**Problem requirements:** Examine each line of the data, and copy the ones containing "study".

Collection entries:
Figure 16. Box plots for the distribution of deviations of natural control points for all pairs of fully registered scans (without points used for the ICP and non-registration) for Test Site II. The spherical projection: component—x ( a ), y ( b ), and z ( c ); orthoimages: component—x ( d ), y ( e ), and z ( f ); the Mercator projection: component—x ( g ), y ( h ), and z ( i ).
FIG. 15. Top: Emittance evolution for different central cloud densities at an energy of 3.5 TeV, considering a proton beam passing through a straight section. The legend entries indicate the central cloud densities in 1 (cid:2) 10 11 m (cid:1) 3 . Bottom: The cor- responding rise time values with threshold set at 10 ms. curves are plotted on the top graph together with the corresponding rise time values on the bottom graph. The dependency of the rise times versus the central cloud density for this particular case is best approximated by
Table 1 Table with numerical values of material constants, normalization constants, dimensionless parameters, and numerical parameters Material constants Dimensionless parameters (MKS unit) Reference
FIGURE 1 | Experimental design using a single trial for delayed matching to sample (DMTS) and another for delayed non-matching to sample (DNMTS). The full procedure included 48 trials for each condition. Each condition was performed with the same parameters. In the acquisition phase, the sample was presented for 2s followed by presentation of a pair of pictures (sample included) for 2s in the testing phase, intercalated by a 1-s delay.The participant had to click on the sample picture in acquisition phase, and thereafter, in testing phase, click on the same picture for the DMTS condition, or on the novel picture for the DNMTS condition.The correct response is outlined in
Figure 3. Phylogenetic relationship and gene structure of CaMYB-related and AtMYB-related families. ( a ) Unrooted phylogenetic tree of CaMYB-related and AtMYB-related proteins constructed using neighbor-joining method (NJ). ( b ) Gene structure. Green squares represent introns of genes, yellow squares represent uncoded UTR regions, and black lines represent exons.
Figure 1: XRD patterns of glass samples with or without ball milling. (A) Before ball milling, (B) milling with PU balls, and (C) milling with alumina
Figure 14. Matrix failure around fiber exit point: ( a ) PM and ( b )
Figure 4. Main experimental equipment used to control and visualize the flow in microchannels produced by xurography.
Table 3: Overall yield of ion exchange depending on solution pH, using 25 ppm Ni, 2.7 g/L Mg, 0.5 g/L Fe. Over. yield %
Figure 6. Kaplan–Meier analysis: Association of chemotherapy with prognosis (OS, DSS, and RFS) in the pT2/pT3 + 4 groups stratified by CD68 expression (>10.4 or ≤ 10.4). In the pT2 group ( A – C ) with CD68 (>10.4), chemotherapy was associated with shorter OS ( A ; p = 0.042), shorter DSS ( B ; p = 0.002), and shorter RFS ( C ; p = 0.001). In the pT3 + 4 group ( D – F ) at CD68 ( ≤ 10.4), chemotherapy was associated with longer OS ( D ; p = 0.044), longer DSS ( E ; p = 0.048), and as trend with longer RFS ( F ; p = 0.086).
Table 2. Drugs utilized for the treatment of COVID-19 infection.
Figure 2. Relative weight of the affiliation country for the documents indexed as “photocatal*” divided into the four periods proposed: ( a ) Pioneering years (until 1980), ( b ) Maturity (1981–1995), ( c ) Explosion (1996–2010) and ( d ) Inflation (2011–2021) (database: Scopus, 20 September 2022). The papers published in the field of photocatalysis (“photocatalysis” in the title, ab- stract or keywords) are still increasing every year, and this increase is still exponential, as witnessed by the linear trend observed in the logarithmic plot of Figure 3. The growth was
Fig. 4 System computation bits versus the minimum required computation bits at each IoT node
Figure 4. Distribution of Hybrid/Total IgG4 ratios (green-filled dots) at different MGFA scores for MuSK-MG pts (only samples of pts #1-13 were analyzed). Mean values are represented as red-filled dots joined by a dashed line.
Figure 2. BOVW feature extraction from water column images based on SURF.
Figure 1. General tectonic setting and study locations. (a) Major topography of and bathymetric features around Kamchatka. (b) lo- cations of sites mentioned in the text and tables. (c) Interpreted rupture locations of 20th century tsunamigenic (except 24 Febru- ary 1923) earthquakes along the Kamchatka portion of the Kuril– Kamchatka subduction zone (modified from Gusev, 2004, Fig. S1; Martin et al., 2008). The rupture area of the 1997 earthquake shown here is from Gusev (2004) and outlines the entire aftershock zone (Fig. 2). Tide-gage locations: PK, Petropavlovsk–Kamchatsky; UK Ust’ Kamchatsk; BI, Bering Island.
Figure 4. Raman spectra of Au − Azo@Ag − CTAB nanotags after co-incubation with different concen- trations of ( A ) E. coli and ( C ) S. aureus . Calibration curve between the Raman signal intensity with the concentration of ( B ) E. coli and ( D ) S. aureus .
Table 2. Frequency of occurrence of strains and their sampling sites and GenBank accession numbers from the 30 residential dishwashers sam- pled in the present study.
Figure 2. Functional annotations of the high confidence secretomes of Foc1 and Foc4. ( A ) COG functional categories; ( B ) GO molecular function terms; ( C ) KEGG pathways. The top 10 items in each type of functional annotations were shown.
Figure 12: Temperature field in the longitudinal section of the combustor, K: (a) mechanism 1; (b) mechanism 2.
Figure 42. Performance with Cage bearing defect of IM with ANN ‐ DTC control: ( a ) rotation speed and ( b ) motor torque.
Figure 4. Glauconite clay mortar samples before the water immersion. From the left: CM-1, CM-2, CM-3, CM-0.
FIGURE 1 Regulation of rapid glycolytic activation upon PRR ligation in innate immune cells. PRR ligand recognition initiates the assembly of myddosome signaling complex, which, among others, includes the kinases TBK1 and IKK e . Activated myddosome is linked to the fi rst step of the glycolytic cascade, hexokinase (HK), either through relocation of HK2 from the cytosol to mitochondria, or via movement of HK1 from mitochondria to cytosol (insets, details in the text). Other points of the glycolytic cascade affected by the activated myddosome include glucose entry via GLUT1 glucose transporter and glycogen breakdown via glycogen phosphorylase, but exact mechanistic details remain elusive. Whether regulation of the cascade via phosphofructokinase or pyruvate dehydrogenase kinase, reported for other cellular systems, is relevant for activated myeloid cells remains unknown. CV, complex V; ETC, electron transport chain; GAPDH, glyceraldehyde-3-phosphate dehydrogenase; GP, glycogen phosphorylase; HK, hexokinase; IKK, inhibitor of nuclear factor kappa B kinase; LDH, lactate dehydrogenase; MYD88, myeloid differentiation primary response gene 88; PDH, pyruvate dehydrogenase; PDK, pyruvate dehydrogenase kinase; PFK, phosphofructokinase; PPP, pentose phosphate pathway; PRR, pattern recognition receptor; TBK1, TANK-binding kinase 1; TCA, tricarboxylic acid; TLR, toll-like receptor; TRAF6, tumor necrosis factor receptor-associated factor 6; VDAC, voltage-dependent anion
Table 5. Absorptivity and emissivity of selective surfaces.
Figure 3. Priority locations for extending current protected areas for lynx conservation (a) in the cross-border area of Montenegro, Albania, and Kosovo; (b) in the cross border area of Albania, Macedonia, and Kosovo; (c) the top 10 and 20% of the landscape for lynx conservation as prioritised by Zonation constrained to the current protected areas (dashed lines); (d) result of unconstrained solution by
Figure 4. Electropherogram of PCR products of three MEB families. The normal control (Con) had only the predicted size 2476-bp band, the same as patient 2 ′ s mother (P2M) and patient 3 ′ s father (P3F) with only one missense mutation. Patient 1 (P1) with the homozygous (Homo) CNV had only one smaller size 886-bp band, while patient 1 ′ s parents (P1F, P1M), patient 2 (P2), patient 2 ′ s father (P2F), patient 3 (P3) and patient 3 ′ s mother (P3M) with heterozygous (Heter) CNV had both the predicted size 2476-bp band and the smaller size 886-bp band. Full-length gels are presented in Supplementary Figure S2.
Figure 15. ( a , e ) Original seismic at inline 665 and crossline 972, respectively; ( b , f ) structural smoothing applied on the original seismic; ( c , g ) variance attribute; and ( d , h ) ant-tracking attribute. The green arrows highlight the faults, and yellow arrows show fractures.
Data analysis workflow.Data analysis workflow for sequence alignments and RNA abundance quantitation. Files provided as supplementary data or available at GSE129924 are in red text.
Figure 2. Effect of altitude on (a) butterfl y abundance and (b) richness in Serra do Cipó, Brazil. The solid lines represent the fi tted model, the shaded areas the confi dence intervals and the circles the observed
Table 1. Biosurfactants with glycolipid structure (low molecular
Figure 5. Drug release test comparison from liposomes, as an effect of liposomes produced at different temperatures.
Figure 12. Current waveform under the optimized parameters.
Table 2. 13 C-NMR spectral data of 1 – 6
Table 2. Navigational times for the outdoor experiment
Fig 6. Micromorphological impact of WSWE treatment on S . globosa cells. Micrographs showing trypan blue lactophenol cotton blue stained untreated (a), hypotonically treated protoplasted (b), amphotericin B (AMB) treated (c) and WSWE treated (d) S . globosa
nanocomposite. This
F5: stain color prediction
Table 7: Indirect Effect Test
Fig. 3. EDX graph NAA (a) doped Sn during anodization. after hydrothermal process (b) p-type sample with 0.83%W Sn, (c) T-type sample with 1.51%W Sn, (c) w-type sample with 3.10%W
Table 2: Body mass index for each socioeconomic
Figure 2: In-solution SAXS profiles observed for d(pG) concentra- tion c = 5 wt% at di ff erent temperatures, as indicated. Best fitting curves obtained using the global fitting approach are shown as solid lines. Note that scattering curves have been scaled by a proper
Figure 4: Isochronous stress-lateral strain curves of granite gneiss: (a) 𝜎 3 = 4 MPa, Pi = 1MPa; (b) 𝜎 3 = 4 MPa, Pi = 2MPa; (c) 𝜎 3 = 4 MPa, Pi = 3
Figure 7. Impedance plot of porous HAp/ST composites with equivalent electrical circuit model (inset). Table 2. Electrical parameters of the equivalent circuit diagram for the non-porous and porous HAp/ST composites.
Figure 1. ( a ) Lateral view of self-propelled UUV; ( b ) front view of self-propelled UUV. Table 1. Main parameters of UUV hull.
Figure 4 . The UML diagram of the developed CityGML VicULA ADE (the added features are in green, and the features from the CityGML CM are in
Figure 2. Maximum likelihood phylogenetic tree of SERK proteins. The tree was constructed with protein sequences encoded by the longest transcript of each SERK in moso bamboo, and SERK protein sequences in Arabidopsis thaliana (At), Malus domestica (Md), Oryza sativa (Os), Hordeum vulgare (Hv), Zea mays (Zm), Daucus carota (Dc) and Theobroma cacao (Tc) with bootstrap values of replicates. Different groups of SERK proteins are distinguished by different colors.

**The answer:**
Figure 1. General tectonic setting and study locations. (a) Major topography of and bathymetric features around Kamchatka. (b) lo- cations of sites mentioned in the text and tables. (c) Interpreted rupture locations of 20th century tsunamigenic (except 24 Febru- ary 1923) earthquakes along the Kamchatka portion of the Kuril– Kamchatka subduction zone (modified from Gusev, 2004, Fig. S1; Martin et al., 2008). The rupture area of the 1997 earthquake shown here is from Gusev (2004) and outlines the entire aftershock zone (Fig. 2). Tide-gage locations: PK, Petropavlovsk–Kamchatsky; UK Ust’ Kamchatsk; BI, Bering Island.
Table 2. Frequency of occurrence of strains and their sampling sites and GenBank accession numbers from the 30 residential dishwashers sam- pled in the present study.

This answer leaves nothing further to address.